The best way to get to Arrochar is to drive; there is a car park at the foot of the walk which only cost £1 to park for the full day – luckily for me, the machine was broken and I saved myself £1!. However, if you are just here visiting and don’t have a car there are some Citylink buses that got to Arrochar and some other local buses to Succoth which will stop in Arrochar. You can also get the train from Glasgow to Tarbet where Arrochar isn’t that far.
Depending how fast you are at walking and how experienced you are, will obviously depend on how fast you can complete this hike. It is a 7 mile/11km hike round trip so I recommend that you bring something to eat with you as there are plenty of places to stop and look at the view while you eat. I also recommend starting this walk around 9/10am so you can make it to the bottom again around lunch time leaving time to do other things in the afternoon.
I completed this walk with my mum and we totally under estimated how difficult it was going to be! Both of us have completed Ben Lomond so we thought that The Cobbler would pale in comparison… How wrong we were! We met someone we knew about 30 minutes into the hike and he told us it would take us around an hour and a half, however, he was a very experienced hiker. We are not. In total from leaving the car and getting back, it took us 5 hours!
(The reservoir around half way up – perfect place to stop and eat lunch!)
What to bring
Definitely wear some sort of hiking boots as the terrain can be quite rocky, uneven and muddy at some points. I would also recommend wearing walking gear as the weather can dramatically change the further up you climb (depending on the time of year).
When we started my walk it was a clear, sunny and warm day (well as warm as Scotland gets in April!) however, around half way it began to rain on and off for the rest of the hike, which wasn’t bad as it only lasted 5 minutes or so. The real problem began when it then started to hail which turn into snow nearer the top! And we were not adequately dressed for this.
As the top is 920m high it can get extremely icy and windy so if you are not walking in the summer I recommend that you have gloves with you. A walking stick may also be beneficial as it can get steep at some points.
This walk is perfect if you want to bring your four legged friend with you! I brought my dog and he was able to be off his lead the entire time as it was wide open space… (only recommended if your dog will come back!)
(Rocky and The Cobbler)
Recommendations – The Dos and Dont’s
The walk is very easy until you get to the base of the actual Cobbler. At this point you can either split off to the left or to the right. To the right is an easier walk with a gentler incline taking you to the top via the back of the Corbett and is more consistent and structured under foot. I would definitely choose this way if you are inexperienced or don’t want a steep climb to top.
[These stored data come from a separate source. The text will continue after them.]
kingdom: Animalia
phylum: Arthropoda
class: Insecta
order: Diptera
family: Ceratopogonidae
However, if you do go this way, do be prepared to be exposed to harsher weather as there is nothing to block the winds (or snow/rain/hail in my case) coming towards you.
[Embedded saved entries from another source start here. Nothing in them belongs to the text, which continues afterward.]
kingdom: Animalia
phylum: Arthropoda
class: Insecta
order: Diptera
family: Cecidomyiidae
If you decide to turn left (like we did) be prepared for some rock climbing!! This route is very rocky and doesn’t always have a clear path of where to climb. At some points you will have to seriously pull yourself up onto the rock faces. This was the only point where I had to lift my dog as it was too steep for him to jump up! The only bonus to this route is that as the Cobbler is on your right hand side it means it blocks most of the weather coming towards you. I would only recommend this path if you are able to climb a very rocky and steep incline. You can do this if you are inexperienced (like we were) however you may struggle at some points but it is still achievable.
I interviewed a fellow adventure blogger (@ProperAdventure) and he recommended “Taking in one of the neighbouring munros, Beinn Narnain, right next door has wonderful views south to Loch Lomond, Loch Long and west out to Mull and down Loch Fynne.”
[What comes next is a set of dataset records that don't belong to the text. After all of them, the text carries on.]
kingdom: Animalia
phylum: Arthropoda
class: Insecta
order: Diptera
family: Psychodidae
When asked why he liked The Cobbler he said it “offers amazing views from anyone of its 3 summit points. For the brave ‘threading the needle’ and getting to the true summit on a clear day is incredible ”
(The steep side of the Cobbler – it gets much worse the further up you go)
- Bring lunch with you – there is a lovely reservoir about half way which is perfect place to stop to eat and enjoy the view.
- Bring warmer clothes if not walking in the summer as it gets very cold at the top.
- Bring plenty of water.
- Bring your dog – it’s a great way to tire them out!
- Start early.
- Keep looking back to enjoy the spectacular views behind you of Loch Long!
(View of Loch Long at the very top)
- Underestimate how quickly the weather can change at any time of year.
- Don’t forget appropriate foot wear, its seriously slippery when wet.
(Loch Long on the way down)
All photos are taken on my Sony a5100.